La remise en cause du modèle webérien et l'efficace propre de corpus symboliques non-judéo-chrétiens y voisinent pour la Chine avec l'idéologie communiste, au Japon avec le métissage occidental, en Inde avec les séquelles fortes du colonialisme européen. Le concept de culturalité trouve là des points d'appui forts et constitue un facteur à part entière, dans les différentes dialectiques qu'ils entretient, comme moteur ou frein de développement.
- La dernière partie enfin est un essai d'élaboration d'un modèle à plusieurs variantes selon l'axe des spécificités civilisationnelles et culturales, en synergie ou en confrontation avec le paradigme occidental. L'approche anthropologique, dont aujourd'hui le discours écologique, environnemental et aussi les réalités géopolitiques rappelle la pertinence, est mise en avant comme perspective unifiante, seule à même de produire des dialogues et d'éviter des affrontements ou préserver d'une dérive vers une homogénéité appauvrissante ou agonistique.
III. Le projet et l'enjeu de la recherche
Je vais maintenant essayer, en termes plus techniques, de faire la synthèse de mon travail en termes de méthode et d'enjeux.
- Le projet a consisté à opérer un décloisonnement disciplinaire, en croisant des niveaux de réalité en général séparés (ou opposés) ou placés dans un lien univoque de déterminations ( des conditions matérielles vers les superstructures, comme l' enseigne le matérialisme historique).
- Il s'est agi de pratiquer une conception holistique de l'économie aujourd'hui parcélisée.
Les travaux d'économie les plus courants ne traitent que de variables limitées, de facteurs liés ou indépendants, en perdant de vue contexte, environnement global et systèmes.
Les théories et modèles économiques contemporains - du marché ou de l'équilibre général, de la rationalité standard ou limitée, de la régulation, ou de la théorie des jeux, laissent de côté des pans entiers du réel où ils baignent eux -mêmes et dont ils sont supposés rendre compte.
Imaginaire, symbolique et réalité, au même titre que dans la sphère psychique (ou de l'inconscient collectif), pourraient bien y avoir leur mot à dire.

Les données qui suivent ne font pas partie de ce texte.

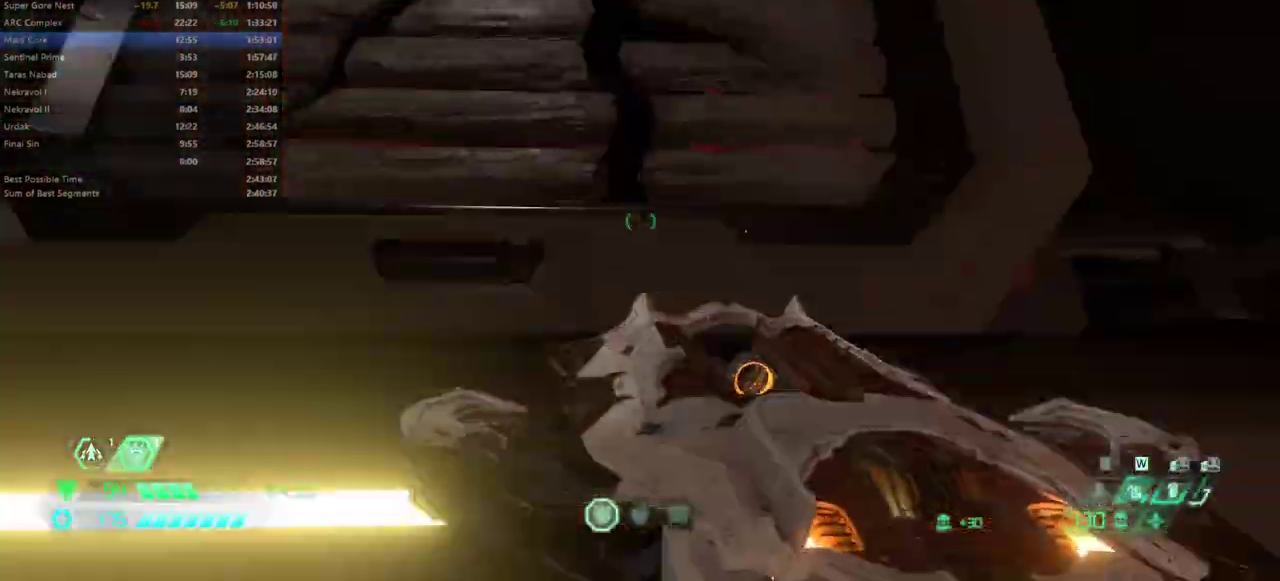
{"keys": ["w"], "mouse": [], "events": []}
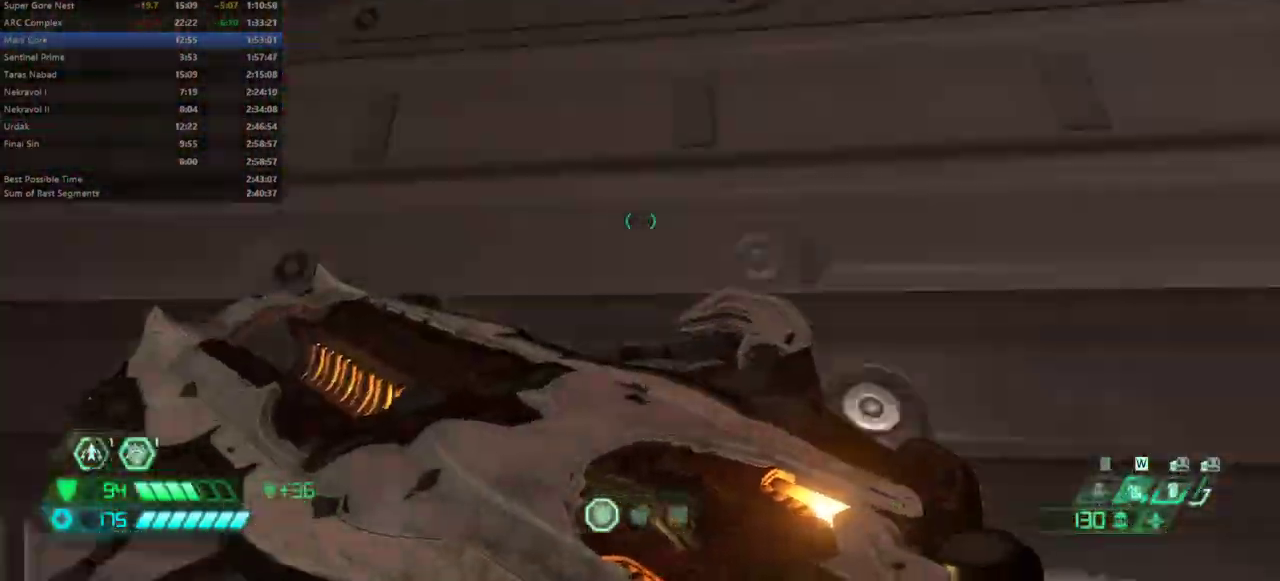
{"keys": ["w"], "mouse": [], "events": [[400, "space", "down"], [467, "space", "up"]]}
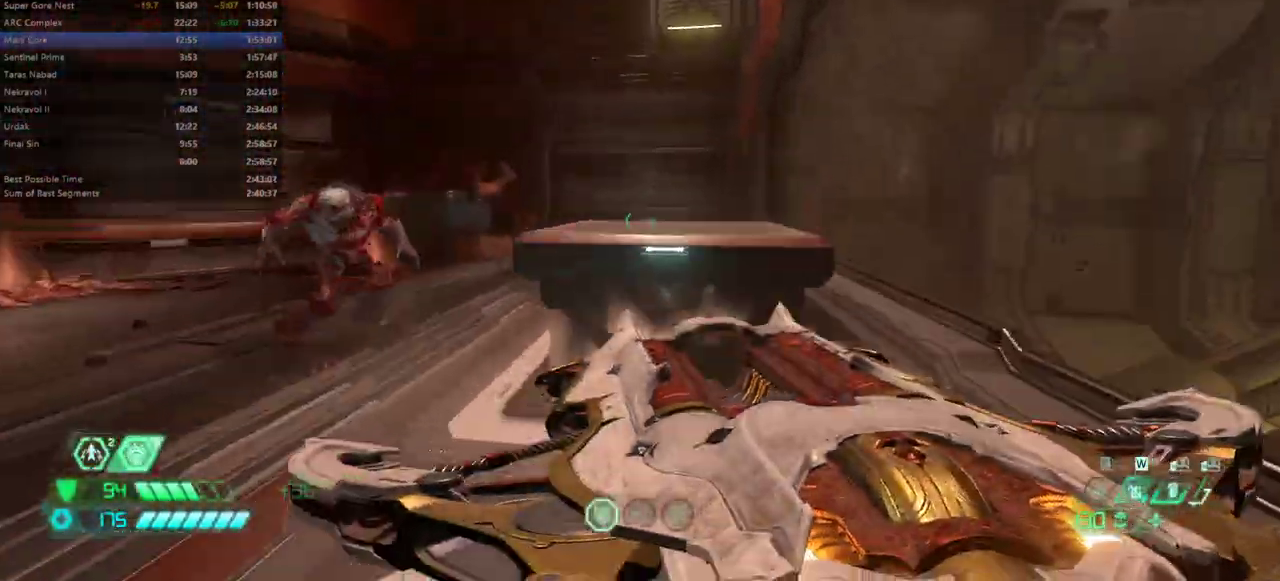
{"keys": ["a", "w"], "mouse": [], "events": [[67, "space", "down"], [167, "space", "up"], [400, "a", "down"]]}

C'est l'objet d'un des chapitres de la dernière partie.
- J'ai ensuite tenté d'effectuer un travail d'élucidation appelé " archéologique ", au sens de M.Foucault, sur l'axe de la genèse historique des processus de croissance/développement, et sur celui aussi plus structural (ou systémique) de la situation contemporaine.
Les deux polarités retenues soit Saint-Simon/Comte et Marx font converger paradoxalement vers une idéologie industrielle et productiviste du développement sans frein dont l'héritage se prolonge encore aujourd'hui.
La situation contemporaine a la mémoire courte, qui n'intègre pas les données mutationnelles récentes - dont celle de la décolonisation, des identités nationales, des impasses d'idéologies inadaptées - refoulées par un processus pervers d'homogénéisation...
Des continents entiers l'Afrique, l'Amérique latine mais aussi l'Asie ne peuvent être pensés et compris en dehors de leur histoire qui les voit subir, refuser ou intégrer certains apports de la matrice occidentale.
C'est de leur dialogue ou de leur capacité à s'en émanciper ou transmuter ces apports que se jouent leur avenir et leur développement.
- Je me suis proposé encore de renverser un certain nombre d'évidences reçues quant à la seule prégnance des culturalités occidentales vis à vis du développement économique (c'est la thèse wébérienne..) au moyen, en particulier, du contre-paradigme japonais.
Il aura fallu mettre à jour des causalités non apparentes liées aux corpus symboliques, entendus comme discours de référence identitaire et substance sociale sous-tendant les économies non-occidentales étudiées.
- L'idée de modèles différentiels de développement économique qui s'opposeraient à l'uniformité du concept de croissance économique défini par le seul ratio de la quantité a été avancé en contrepoint.
Le modèle occidental de développement économique fonctionne de façon systémique avec celui du sous-développement, " relativé " toujours à lui. Il fonctionne en déployant une rationalité de l'homogène, du calcul rationnel et de la non-limitation qui n'ont peut-être pas une validité ou une vocation universelles.
- Peut-être sommes-nous parvenus à rétablir le lien distendu, sinon coupé, entre l'économie (science humaine) et une anthropologie (science de l'homme) à repenser.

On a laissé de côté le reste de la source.